The FT notes that car manufacturers and other companies with complex international supply chains have come under particular strain in the trade war, but the airline industry would also feel the heat, according to De Juniac. “Aviation needs borders that are open to people and to trade. Nobody wins from trade wars, protectionist policies or isolationist agendas. But everybody benefits from growing connectivity. A more inclusive globalization must be the way forward,” he said.
FedEx on the Skids in China
Now here comes more retaliation. Bloomberg reported that China has targeted FedEx (FDX) in its escalating trade war with the White House, giving a hint of the kind of foreign companies it may blacklist as “unreliable.”
The investigation into FedEx’s “wrongful delivery of packages” was framed by the state news agency as a warning by Beijing after the Trump administration imposed a ban on business with telecom giant Huawei Technologies
A Chinese official said that the government is firmly against the U.S.’s “long-arm” jurisdiction on Huawei, while downplaying concerns that the planned list of unreliable entities will be used to target foreign companies as a retaliation tool in the trade war.
To designate an untrustworthy foreign entity, China will look at whether it discriminates against domestic companies, the state-run Xinhua news agency said Saturday.

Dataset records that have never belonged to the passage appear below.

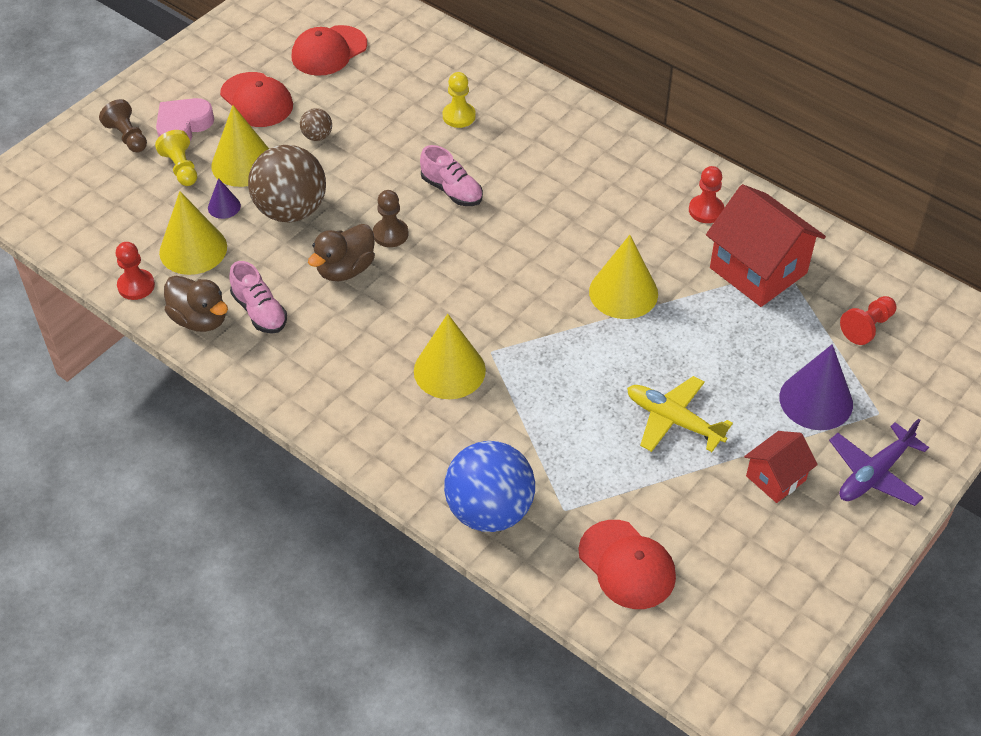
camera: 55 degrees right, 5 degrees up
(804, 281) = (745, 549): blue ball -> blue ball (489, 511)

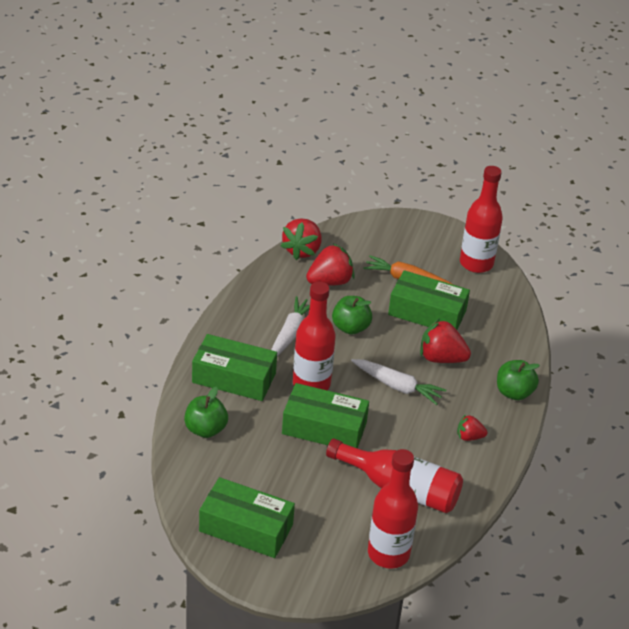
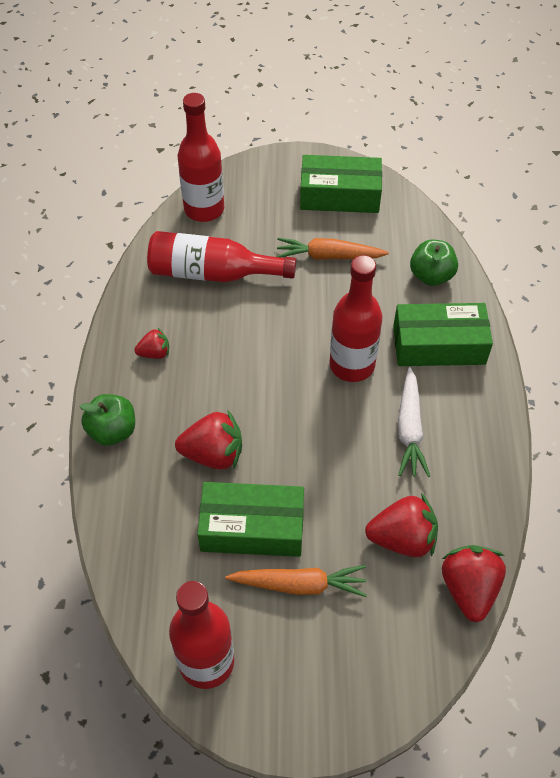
camera: 165 degrees right, 15 degrees up
(287, 472) = (329, 256): none -> orange carrot
(324, 428) = (314, 315): green box -> none
(330, 282) = (402, 538): red strawberry -> red strawberry turned 135 degrees counterclockwise
(350, 328) = (342, 465): green apple -> none
(397, 386) = (254, 394): white carrot -> none

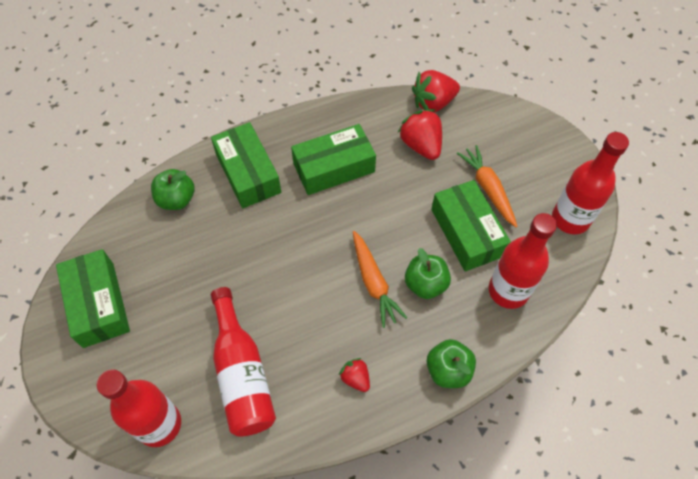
camera: 115 degrees left, 5 degrees up
(213, 454) = (425, 284): red strawberry -> green apple
(329, 256) = (183, 283): orange carrot -> orange carrot (373, 282)
(352, 365) = (295, 223): red bottle -> red bottle (508, 291)
(409, 429) = (334, 168): white carrot -> green box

Bloomberg said other considerations will be violations of market rules, breach of contract, harm caused to Chinese firms and actual or potential threats to national security.
Boeing Faces New Scrutiny
On top of that, Reuters reported that the FAA has a new problem involving Boeing’s grounded 737 MAX, saying that more than 300 of that troubled plane and the prior generation 737 may contain improperly manufactured parts and that the agency will require these parts to be quickly replaced.
When it rains, it pours.
The FAA said up to 148 of the parts known as a leading-edge slat track that were manufactured by a Boeing supplier are affected, covering 179 MAX and 133 NG aircraft worldwide. Slats are movable panels that extend along the wing’s front during takeoffs and landings to provide additional lift. The tracks guide the slats and are built into the wing.
The 737 MAX, Boeing’s best-selling jet, was grounded globally in March following a fatal Ethiopian Airlines crash after a similar Lion Air disaster in Indonesia in October. The two crashes together killed 346 people. Boeing has yet to submit a software upgrade to the FAA as it works to get approval to end the grounding of the 737 MAX.
In its Sunday edition, The New York Times separately revealed that Boeing built deadly assumptions int its 737 Max that blinded testers and safety regulators to a critical late design change.
Boeing in April said the two fatal crashes had cost it at least $1 billion as it abandoned its 2019 financial outlook, halted share buybacks and lowered production. The company’s shares have fallen by nearly 20% since the Ethiopian Airlines crash in March. Some international carriers are skeptical the plane will resume flying by August, as some U.S. airlines have suggested.
Due to their high absolute dollar value, changes in the shares of Boeing have a disproportionate effect on the Dow Jones Industrial Average, which is a price-weighted index. As a result, changes in Boeing can heavily push the benchmark index around at the margins. Look for trouble to continue as this story is far from complete.